Trump’ın Ulusal Güvenlik Strateji Belgesi

ABD yönetimlerinin, 1987 yılından beri kararname gereğince her yıl ulusal güvenlik strateji belgesi hazırlayıp bunları kongreye sunmaları beklenir. Geçmiş yönetimlerin hepsi 1987'den itibaren her yıl olmasa da her yönetim en az bir tane hazırlayıp kongreye sunmuş. En çok Clinton döneminde sözü edilen belge sunulmuş. Liberal enternasyonalizmi en çok savunan o olduğu için. (Aynı zamanda en çok silahlı müdahalenin yapıldığı dönem. Televizyonda özel hayatı porno filmi gibi yayımlanırken öte tarafta Irak’ta bombalama devam etmişti.)

ABD yönetimleri ABD’nin hegemonik konumuna o kadar güvenirler ki, ne yapmak istedikleri ve nasıl yapacakları hakkında dolaylı da olsa bu belgede ipucu verirler. Emperyalist böbürlenme böyle bir şeydir.

Trump yönetimi de 18 Aralık’ta bir tane yayımladı. İlk olduğu için kıymetli. Ne var bu belgede?

İlk dikkati çeken nokta, belgenin bütününe damgasını vuran yaklaşım, Trump yönetiminin liberal enternasyonalizme karşı olduğudur. Hemen dikkati çeken ikinci belirgin nokta, belgenin kapak yazısına da damgasını vuran, Trump’ın eski yönetimden enkaz devraldığı söylemi.

Kapak yazısında Trump şöyle diyor:

"Yönetime geldiğimde asi-serseri rejimler bütün gezegeni tehdit eden nükleer silahlar ve füzeler geliştiriyorlardı."

## Verilen veriler
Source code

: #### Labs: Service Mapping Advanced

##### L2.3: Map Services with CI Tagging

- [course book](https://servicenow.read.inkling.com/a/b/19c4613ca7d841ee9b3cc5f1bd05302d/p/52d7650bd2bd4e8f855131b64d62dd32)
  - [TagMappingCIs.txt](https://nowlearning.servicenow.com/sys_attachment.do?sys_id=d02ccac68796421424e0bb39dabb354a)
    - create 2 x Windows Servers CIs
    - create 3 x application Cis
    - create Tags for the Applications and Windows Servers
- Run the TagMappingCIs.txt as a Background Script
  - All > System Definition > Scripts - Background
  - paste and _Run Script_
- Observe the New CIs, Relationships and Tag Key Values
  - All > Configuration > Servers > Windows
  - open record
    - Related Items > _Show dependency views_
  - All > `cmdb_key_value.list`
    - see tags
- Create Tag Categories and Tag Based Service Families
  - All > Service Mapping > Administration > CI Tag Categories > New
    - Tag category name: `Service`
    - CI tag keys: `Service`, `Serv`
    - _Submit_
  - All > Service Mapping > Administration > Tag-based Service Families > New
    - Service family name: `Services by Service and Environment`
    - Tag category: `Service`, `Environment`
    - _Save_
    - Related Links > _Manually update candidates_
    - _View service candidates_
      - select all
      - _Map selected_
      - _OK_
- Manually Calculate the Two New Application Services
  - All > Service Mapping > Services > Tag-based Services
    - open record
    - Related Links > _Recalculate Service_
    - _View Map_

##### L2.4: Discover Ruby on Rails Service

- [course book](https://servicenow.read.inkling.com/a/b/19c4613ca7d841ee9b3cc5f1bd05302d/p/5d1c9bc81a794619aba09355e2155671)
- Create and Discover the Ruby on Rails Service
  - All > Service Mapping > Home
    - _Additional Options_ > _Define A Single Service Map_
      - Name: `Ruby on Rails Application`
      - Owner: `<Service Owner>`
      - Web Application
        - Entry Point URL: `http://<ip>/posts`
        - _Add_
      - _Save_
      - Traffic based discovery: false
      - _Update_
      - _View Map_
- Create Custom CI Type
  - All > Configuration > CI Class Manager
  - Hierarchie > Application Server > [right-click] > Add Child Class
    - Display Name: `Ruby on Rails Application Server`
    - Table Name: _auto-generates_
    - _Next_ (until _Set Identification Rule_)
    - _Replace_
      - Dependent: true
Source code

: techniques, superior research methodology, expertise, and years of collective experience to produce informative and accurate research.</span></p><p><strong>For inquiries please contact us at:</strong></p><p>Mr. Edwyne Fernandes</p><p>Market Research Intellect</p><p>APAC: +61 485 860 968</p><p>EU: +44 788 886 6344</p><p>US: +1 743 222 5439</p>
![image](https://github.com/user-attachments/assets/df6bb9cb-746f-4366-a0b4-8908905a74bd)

## Soru 1
Metne göre Trump yönetimi ulusal güvenlik strateji belgesini hangi tarihte yayımladı?
## Soru 2
Metni iki cümleyle özetleyin.
## Soru 3
Metnin "Trump’ın Ulusal Güvenlik" sözlerinden "böyle bir şeydir." sözlerine kadar olan kısmını lütfen aynen çıkarın.
Veriler metinden ayrı, bağımsız bir malzemedir.

## Yanıt 1
18 Aralık'ta.

## Yanıt 2
ABD yönetimlerinin 1987'den beri ulusal güvenlik strateji belgesi hazırlayıp kongreye sunmaları beklenir ve Trump yönetimi de ilk belgesini 18 Aralık'ta yayımladı. Bu belgede ilk dikkati çeken noktalar, Trump yönetiminin liberal enternasyonalizme karşı olması ve eski yönetimden enkaz devraldığı söylemidir.

## Yanıt 3
Trump’ın Ulusal Güvenlik Strateji Belgesi

ABD yönetimlerinin, 1987 yılından beri kararname gereğince her yıl ulusal güvenlik strateji belgesi hazırlayıp bunları kongreye sunmaları beklenir. Geçmiş yönetimlerin hepsi 1987'den itibaren her yıl olmasa da her yönetim en az bir tane hazırlayıp kongreye sunmuş. En çok Clinton döneminde sözü edilen belge sunulmuş. Liberal enternasyonalizmi en çok savunan o olduğu için. (Aynı zamanda en çok silahlı müdahalenin yapıldığı dönem. Televizyonda özel hayatı porno filmi gibi yayımlanırken öte tarafta Irak’ta bombalama devam etmişti.)

ABD yönetimleri ABD’nin hegemonik konumuna o kadar güvenirler ki, ne yapmak istedikleri ve nasıl yapacakları hakkında dolaylı da olsa bu belgede ipucu verirler. Emperyalist böbürlenme böyle bir şeydir.